Trecho do texto »
____

SXSW 2026: entre a inteligência artificial e a inteligência preguiçosa
O evento SXSW de 2026 consolidou a inteligência artificial (IA) de promessa distante para ferramenta concreta. Em vez de ser uma tendência, a IA apresentou-se como infraestrutura, integrada ao cotidiano de profissionais de criatividade, marketing e negócios. A discussão migrou de um futuro hipotético para o presente tangível: como a IA já está moldando o trabalho. A tecnologia, inegavelmente, amplia capacidades, promovendo maior eficiência, escala e velocidade na execução de tarefas que antes consumiam dias e agora são resolvidas em minutos.
No entanto, o que mais se destacou foi um efeito colateral menos explorado, porém potencialmente mais significativo. Com a facilidade crescente proporcionada pela IA, surge o questionamento: qual o impacto no esforço de pensar? A IA atua como um copiloto eficiente, organizando raciocínios, sugerindo caminhos e antecipando respostas, muitas vezes entregando um resultado satisfatório de imediato. É nesse ponto que reside o risco.
A tentação da resposta pronta
O valor intrínseco do trabalho, especialmente nas áreas de marketing e comunicação, nunca residiu na rapidez da resposta, mas na habilidade de formular as perguntas corretas. A verdadeira inovação não se encontra na primeira ideia plausível, mas na capacidade de questioná-la, desafiá-la e levá-la para além do óbvio. Estratégias eficazes emergem da fricção e da tensão, não da síntese mais eficiente. A criatividade floresce na exploração do desconfortável, não na combinação mais provável.
Se tudo fica mais fácil, o que acontece com o esforço de pensar?
Inteligência preguiçosa: um risco emergente
Pode ser que a indústria esteja entrando em uma nova fase, caracterizada não apenas pela inteligência artificial, mas pela “inteligência preguiçosa”. Essa inteligência, facilitada por atalhos tecnológicos, tende a aceitar e validar respostas prematuramente. A satisfação com resultados “suficientemente bons”, apresentados de forma organizada e aparentemente consistente pela IA, pode minar a busca por aprofundamento e originalidade.
Sinais dessa tendência são visíveis em briefings excessivamente definidos e estratégias que, embora sólidas, carecem de uma tensão genuína. Campanhas que funcionam, mas não inovam, tornam-se a norma. A questão central, portanto, transcende as capacidades da IA para focar nas escolhas humanas: se devemos usar a IA como ponto de partida ou como ponto final.
Usar a IA como ponto de partida para o aprofundamento
Quando a IA é tratada como um ponto final, ela tende a nivelar a produção criativa e estratégica. Contudo, quando empregada como ponto de partida, paradoxalmente, pode promover um aprofundamento. Ao acelerar o acesso ao básico, a IA libera tempo e recursos para que os profissionais se dediquem ao que realmente diferencia: interpretação, repertório e a conexão de ideias improváveis.
Isso exige intenção deliberada, a resistência à primeira resposta oferecida pela tecnologia e a reintrodução do esforço onde a fricção foi eliminada. É fundamental cultivar a disciplina intelectual para distinguir velocidade de profundidade. No final, o debate não é sobre os limites da inteligência artificial, mas sobre a disposição humana em ir além, mesmo quando a tecnologia já entregou uma solução inicial.

____

Extratos de registros »
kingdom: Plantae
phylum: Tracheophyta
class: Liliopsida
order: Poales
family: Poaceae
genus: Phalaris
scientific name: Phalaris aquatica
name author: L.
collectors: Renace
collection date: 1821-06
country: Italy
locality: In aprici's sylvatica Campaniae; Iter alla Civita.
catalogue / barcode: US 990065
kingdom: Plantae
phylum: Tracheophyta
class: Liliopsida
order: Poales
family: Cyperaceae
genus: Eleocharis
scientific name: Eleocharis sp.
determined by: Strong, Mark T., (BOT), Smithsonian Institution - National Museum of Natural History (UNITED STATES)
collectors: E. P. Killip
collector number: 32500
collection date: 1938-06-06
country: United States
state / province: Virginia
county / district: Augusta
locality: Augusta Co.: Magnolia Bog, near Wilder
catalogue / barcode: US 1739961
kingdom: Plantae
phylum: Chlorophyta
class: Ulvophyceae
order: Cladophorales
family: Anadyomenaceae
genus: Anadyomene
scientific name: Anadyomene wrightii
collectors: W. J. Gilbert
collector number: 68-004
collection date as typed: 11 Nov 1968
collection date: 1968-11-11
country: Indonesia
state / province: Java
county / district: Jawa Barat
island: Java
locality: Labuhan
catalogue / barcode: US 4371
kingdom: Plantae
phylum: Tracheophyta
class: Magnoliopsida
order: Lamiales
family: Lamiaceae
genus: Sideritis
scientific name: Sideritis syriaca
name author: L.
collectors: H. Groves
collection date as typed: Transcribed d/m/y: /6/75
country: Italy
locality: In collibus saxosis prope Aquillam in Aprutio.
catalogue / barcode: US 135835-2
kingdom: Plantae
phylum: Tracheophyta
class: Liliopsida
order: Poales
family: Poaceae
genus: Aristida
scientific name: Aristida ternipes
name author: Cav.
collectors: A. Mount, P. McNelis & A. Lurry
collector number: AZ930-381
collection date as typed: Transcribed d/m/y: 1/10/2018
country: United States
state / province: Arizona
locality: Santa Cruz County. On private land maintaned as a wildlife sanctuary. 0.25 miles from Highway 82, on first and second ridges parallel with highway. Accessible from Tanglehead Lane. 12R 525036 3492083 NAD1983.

____

Ação necessária »
Segundo o texto sobre o SXSW 2026, como a IA se apresentou no evento, em vez de ser uma tendência? As linhas acima são material independente do texto sobre o SXSW 2026.

Resposta escrita »
Como infraestrutura, integrada ao cotidiano de profissionais de criatividade, marketing e negócios.